Nos encontramos en plena temporada de control de daños producidos por la exigente exposición al sol a la que nos sometemos en verano. Lo cierto es que en mayor o menor medida la piel sufre las consecuencias. Es ahora, cuando la piel ya ha recuperado su tono natural, cuando toca corregir, rectificar y reparar para tener un rostro prefecto otra vez.

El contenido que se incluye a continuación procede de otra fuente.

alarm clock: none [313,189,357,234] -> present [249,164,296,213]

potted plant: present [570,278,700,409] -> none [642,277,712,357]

Entre las opciones más satisfactorias y menos invasivas para el rostro se encuentran la aplicación de vitaminas faciales para recuperar la  firmeza de la piel y lograr un aspecto más fresco, descansado y rejuvenecido. Para ello podemos recurrir a la cosmética de calidad (que no necesariamente tiene que ser la más cara), o la mesoterapia, es decir, la infiltración de sustancias que estimulan la producción natural de esos componentes de la piel que la mantienen sana.

 

Mesoterapia

Técnicamente, la mesoterapia es la aplicación de medicamentos en las capas superficiales de la piel. Se realiza mediante micro-inyecciones que cubren toda la zona a tratar, haciendo hincapié en las zonas que más lo precisen. Los productos utilizados varían según cada paciente, pero los más utilizados son:

.- Ácido hialurónico no reticulado,

.- Una combinación de vitaminas y ácido hialurónico,

.- Factores de crecimiento plaquetario (Regennia Aesthetic).

 

Bio-estimulación en el rostro

El objetivo del tratamiento es realizar una bioestimulación cutánea para restaurar la vitalidad de la piel, recuperar su grosor y consistencia elástica, mejorando así su tersura y luminosidad.

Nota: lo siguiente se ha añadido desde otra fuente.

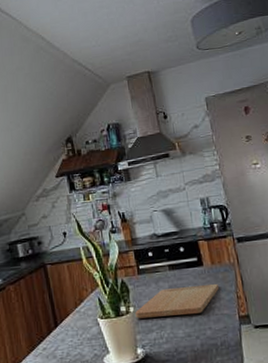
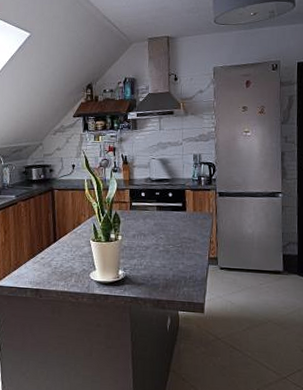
cutting board: present [135,283,219,319] -> none [122,225,196,250]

Las sustancias infiltradas en el rostro tienen un efecto tensor. Van a estimular la producción de colágeno de manera natural, de forma que se reactiva la regeneración celular de la piel y mejora la hidratación de la dermis. Todo ello logra que las arrugas se atenúen porque la piel consigue rellenarse y subir de plano. Este tratamiento consigue que los surcos más leves desaparezcan, mientras que los profundos se suavizan notablemente.

El hecho de que estemos hablando de una bioestimulación cutánea y no de un relleno tal cual, implica que los resultados son visibles a partir de la segunda o tercera sesión. Dependiendo del estado de la piel, ese mismo estado es el que va a condicionar en número de sesiones a recibir, pero lo habitual es no superar las seis sesiones espaciadas cada quince días.

 

Micro-inyecciones faciales

Las microinyecciones se aplican en aquellas zonas que son más proclives a la formación de arrugas, como pómulos, entrecejo, óvalo facial… Tambíen en el cuello, escote y manos, dando como resultado final el efecto de un auténtico lifting. Se reparan todas las estructuras de la piel que se van cayendo con los años y una recuperación de los volúmenes que se han ido perdiendo en la cara.

Las infiltraciones de vitaminas en el rostro permiten recuperar la forma original, corrigiendo la flacidez y aportando la luminosidad que sólo consigue una piel bien hidratada. Combate las pieles desnutridas, grasas o que presenten poros dilatados.

Cada sesión tiene una duración de alrededor de 20 minutos y es indolora. Las microinyecciones son superficiales por lo que no es doloroso, pero si resulta incómodo para la paciente, suele aplicarse un anestésico tópico de efecto inmediato.

Con esta técnica conseguimos recuperar volumen, tersura, hidratación y elasticidad, en definitiva, todo aquello que la piel va perdiendo con el paso del tiempo, el efecto del sol y la contaminación.

Pero no es sólo recomendable para pieles dañadas. También está indicada para cutis más jóvenes pero que quieran prevenir males mayores. La mejor manera de atacar la flacidez, las arrugas y la pérdida de luminosidad es precisamente desde los primeros signos del envejecimiento.

 

 

Recomendaciones

Aunque nos encontramos ante una de las técnicas más seguras de la medicina estética, es obligatorio recordar que hay que ponerse en manos de un médico estético profesional, en un centro que nos proporcione garantías sanitarias, como el de Ethia.

También es recomendable evitar todos aquellos hábitos que vayan en contra del tratamiento que vamos a iniciar. Apostar por una alimentación saludable, una correcta hidratación bebiendo litro y medio de agua diarios. Y además no exponerse al humo del tabaco.

Por último, recordamos que hay que desmaquillar y tonificar el rostro cada noche para permitir su regeneración con la piel limpia.  También es importante aplicar la crema hidratante que nos ayude a esa recuperación nocturna.